Blog | February 12, 2019

"My Politics Are Children" - Lessons from Dr. Edward Zigler

By Sandra Bishop-Josef, Ph.D., Director of Research, Council for a Strong America

American children and families lost a true hero last week, with the passing of Dr. Edward Zigler, who dedicated his life to improving the well-being of children across the nation. News stories and obituaries have extolled his numerous accomplishments, including: “Father” of the national Head Start program, which has provided more than 35 million disadvantaged children with quality early education since Ed played a key role in its inception in 1965; his breathtaking rise from the poor son of immigrants who sold produce from a horse-drawn wagon to a Sterling Professorship, Yale University’s highest faculty rank; hundreds of scholarly papers and dozens of books.

But Ed was, above all, a teacher and a mentor. It was the role he cherished the most, proclaiming often to his students: “You are my legacy.” I was incredibly fortunate to be in Ed’s orbit for more than 20 years, first as a graduate student and later as Assistant Director of Ed’s eponymous Center in Child Development and Social Policy at Yale. In the days since his passing, I’ve reflected on some of the key lessons he taught me and how they serve as a guide in my work at Council for a Strong America.

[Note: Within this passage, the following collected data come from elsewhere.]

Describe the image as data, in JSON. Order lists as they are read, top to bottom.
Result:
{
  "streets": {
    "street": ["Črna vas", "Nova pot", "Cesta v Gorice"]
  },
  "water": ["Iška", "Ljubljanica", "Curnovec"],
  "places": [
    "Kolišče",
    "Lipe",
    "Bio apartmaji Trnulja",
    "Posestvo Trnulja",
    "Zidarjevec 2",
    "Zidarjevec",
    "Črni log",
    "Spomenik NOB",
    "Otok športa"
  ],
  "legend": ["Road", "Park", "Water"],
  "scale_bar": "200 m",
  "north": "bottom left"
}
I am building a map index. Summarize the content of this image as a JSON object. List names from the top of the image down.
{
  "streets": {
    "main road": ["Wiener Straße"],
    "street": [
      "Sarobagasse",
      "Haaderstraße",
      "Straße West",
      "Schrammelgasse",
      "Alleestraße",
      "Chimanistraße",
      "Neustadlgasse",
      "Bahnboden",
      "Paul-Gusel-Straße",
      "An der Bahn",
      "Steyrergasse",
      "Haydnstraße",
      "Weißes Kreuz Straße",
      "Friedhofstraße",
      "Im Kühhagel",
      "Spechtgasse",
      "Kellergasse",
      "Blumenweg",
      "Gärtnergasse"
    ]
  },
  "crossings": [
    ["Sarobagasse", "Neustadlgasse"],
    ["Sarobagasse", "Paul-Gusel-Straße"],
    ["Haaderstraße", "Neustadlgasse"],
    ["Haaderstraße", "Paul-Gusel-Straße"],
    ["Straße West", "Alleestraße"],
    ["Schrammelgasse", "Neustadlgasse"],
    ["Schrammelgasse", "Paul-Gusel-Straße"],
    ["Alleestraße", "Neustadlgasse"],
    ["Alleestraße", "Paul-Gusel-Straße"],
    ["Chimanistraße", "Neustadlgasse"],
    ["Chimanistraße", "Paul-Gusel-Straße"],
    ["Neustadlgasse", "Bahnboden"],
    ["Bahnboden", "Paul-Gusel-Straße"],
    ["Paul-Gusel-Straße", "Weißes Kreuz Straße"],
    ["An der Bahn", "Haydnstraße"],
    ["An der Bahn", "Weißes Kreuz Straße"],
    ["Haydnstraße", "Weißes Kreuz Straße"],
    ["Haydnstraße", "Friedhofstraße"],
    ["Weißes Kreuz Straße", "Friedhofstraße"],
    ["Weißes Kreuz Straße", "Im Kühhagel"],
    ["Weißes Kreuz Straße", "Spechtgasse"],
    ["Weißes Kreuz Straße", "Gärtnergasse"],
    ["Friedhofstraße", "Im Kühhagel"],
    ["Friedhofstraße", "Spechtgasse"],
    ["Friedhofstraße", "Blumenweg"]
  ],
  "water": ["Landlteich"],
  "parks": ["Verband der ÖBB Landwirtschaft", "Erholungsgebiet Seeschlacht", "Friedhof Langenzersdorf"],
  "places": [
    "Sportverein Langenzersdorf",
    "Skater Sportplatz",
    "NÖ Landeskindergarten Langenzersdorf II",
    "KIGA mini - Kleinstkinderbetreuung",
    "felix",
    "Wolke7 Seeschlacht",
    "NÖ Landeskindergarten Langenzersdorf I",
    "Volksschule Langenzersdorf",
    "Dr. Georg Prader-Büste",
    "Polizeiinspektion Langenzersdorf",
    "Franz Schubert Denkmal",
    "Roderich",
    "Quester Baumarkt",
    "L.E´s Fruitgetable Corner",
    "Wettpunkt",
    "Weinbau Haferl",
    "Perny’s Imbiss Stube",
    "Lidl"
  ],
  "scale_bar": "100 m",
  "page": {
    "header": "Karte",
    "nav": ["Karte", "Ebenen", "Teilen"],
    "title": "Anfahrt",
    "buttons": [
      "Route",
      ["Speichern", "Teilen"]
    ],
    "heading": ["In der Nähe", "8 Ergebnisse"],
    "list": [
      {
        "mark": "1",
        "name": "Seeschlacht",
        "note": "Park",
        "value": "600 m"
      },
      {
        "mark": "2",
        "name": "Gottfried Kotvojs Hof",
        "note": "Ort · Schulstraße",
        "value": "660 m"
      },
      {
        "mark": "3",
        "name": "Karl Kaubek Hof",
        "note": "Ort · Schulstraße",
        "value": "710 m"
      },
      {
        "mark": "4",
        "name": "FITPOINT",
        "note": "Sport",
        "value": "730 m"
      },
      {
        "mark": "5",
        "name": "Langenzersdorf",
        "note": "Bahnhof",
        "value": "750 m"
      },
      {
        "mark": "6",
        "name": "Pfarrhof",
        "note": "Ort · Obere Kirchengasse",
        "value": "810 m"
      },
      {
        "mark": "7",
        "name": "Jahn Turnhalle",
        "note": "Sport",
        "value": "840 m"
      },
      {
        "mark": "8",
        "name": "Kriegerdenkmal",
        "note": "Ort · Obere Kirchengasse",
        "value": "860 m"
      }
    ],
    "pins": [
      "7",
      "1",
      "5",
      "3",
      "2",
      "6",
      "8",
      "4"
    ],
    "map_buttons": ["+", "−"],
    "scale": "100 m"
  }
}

Ed often stated that he was not a child advocate; he was a scientist, and that we, his students, must always see and conduct ourselves as the same. Our stock-in-trade is research, and the key to improving children’s lives is applying lessons learned from rigorous developmental research to the formation of social policy. Anything less, however well-intentioned, shortchanged children who needed real solutions to the challenges they face. Ed always followed the research, even when it led to places he’d rather it didn’t–such as identifying problems in his beloved Head Start program. Ed insisted on learning from the research and using it to improve the program, rather than attacking or dismissing inconvenient data.

If you aren’t willing to work on a problem for 30 years, don’t bother starting.

Dr. Edward Zigler

Bipartisanship, to Ed’s mind, is essential to addressing the needs of American children. He proudly pointed 0ut, with great frequency, how he had worked with every U.S. president from Kennedy to Obama, and had served in the Nixon Administration. Ed would work alongside anyone who was in a position to advance evidence-based policies and programs for children and families, regardless of politics. “My politics are children” was one of his mantras.

Ed believed in incrementalism. When I would express impatience at the pace of policy change, he would admonish me: “Sandra, if you aren’t willing to work on a problem for 30 years, don’t bother starting.” Every step forward represents progress and should be celebrated and built upon. Ed insisted that we should never let the perfect be the enemy of the good. He fully appreciated the messy, complicated nature of implementing policy change and social programs in the real world. He reserved his highest disdain for those who would let their need for a perfect victory deprive children of needed services and spoke of one such episode as the biggest failure of his esteemed career.

In our current political environment, fraught with partisan and other divisions, rancor, and bickering, Ed’s lessons seem all the more important. I am grateful beyond measure for his tutelage.